I grab Kierra’s arm and pull her with me, not giving her the chance to stall any longer. We leap off the corpse and land beside Alana, dressed in her armor with Bell hanging off her shoulder.

“Did you know the titan does not have genitals?” Kierra asks as we jog toward our army.

“Yeah,” Alana replies nonchalantly. “Some of them are like that. Most, really. Titan is a classification for a reason. We rarely, rarely see the same type of titan in a single campaign. They all seem to be different species. The only thing they have in common is their size.”

“Have none of the north investigated this strangeness?” Kierra asks.

“Please. We aren’t fools. Of course we’ve tried investigating. The problem is, it’s incredibly difficult. Field study is dangerous. Our people can only poke around a corpse for a few hours, at most, until other monsters smell a meal. Worse case, a bunch of different titans converge on the corpse and start fighting. Even if we did nothing but ran, we could still be annihilated. Under those conditions, it’s a little hard to do effective research.”

“But there are conclusions you can draw. If there is no avenue of reproduction, then those titans are made artificially. Maybe by these Lords of Winter?”

“It could just be that they have a method of reproduction that we can’t identify. But yeah, we’ve thought of the other option. Most of the orders consider the titans to be biological weapons. We think there are real ones and fake ones modeled after them. There are some with privates too.

“Whenever some fool starts talking about pausing the campaigns to preserve the lives of the north’s children or whatever nonsense the Order of Paradise Seekers starts spewing, the Bleak Moons hits them with the very horrible threat of a wave of titans left to grow until hundreds of them storm the fort. Always shuts them up.”

That is a horrible event to consider. A hundred of the monsters I just wrestled with is a catastrophe. Victory wouldn’t stand a chance, especially if they use crafty tactics. And if they move beyond Victory…ah. They can’t. Kierra said they’ll cook under the sun. That protects Harvest. Well, if all the titans are like that. Maybe that only applies to the artificial ones. Kierra described it as “wrong” which she wouldn’t attribute to a natural condition, no matter how strange.

We reach our army. There is no sign of exhaustion on the faces of the hunters and acolytes as they move through the snow at a brisk pace. They looked exhausted when we made camp last night but they’re certainly energized now. The titan must have put some life into them. They aren’t even sparing breaths to gossip about what they’ve seen, wholly occupied with escaping.

The skies are becoming more active as more of the ravenous birds take flight, the shadows passing over the titan rather than the army.
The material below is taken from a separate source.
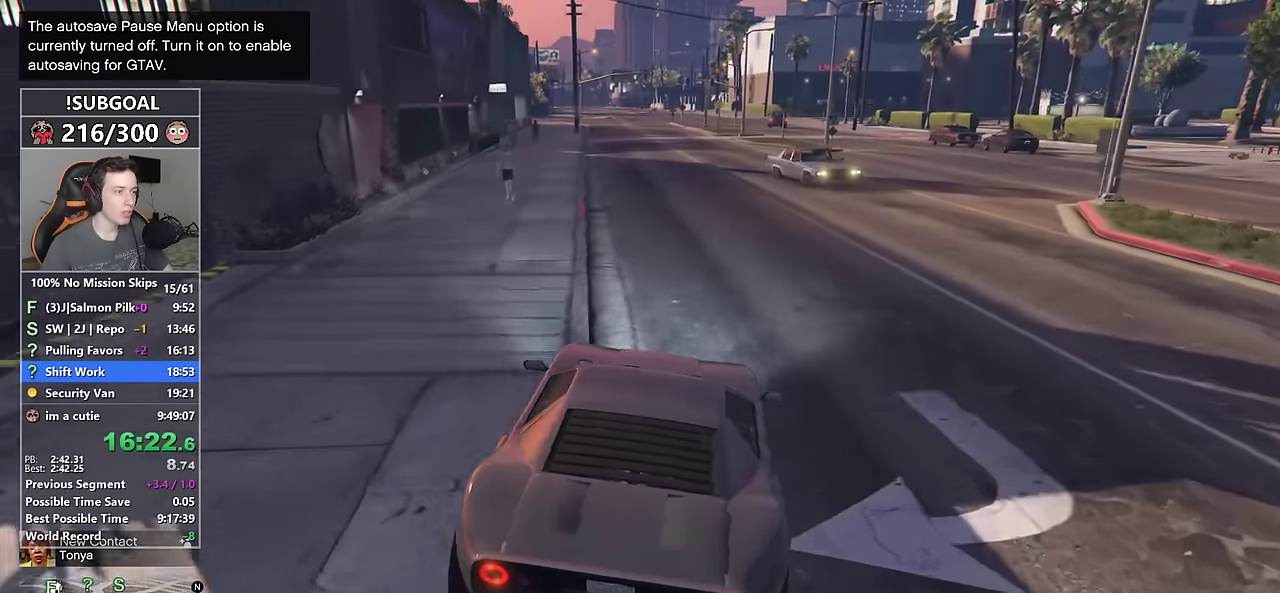
{"keys": ["a", "w"], "mouse": [], "events": [[16, "mouse_middle", "down"], [150, "mouse_middle", "up"], [350, "d", "down"], [400, "d", "up"], [483, "a", "down"]]}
Seeing the plan work, I feel better about abandoning such a large meal and strong form.

“Not an auspicious start but not a bad one,” Alana says beside me.

“What do you mean?”

“The campaign. We’re doing well. Two days in, our army has fifty or so hawks and a titan on our kill count.” She turns toward me. “Alongside what we can make from dismantling them, the monsters in the north have bounties. The hawks are a silver. The titans? Varies on size. Our friend back there is a hundred gold crowns, at least.”

“Saints.” No wonder the hunters and acolytes are here. That’s a lot of money for one kill. Also must be why Alana didn’t object to her brother volunteering one of our people for the plan.

“The knight who delivers the killing blow gets twenty percent of the bounty and the rest is split between the army. It’s the only way to make it rich in Victory, really.”

“It should also be a good start on largest kill,” Kierra adds.

To which Alana scoffs. “You think that was big? Please. You haven’t seen anything yet.”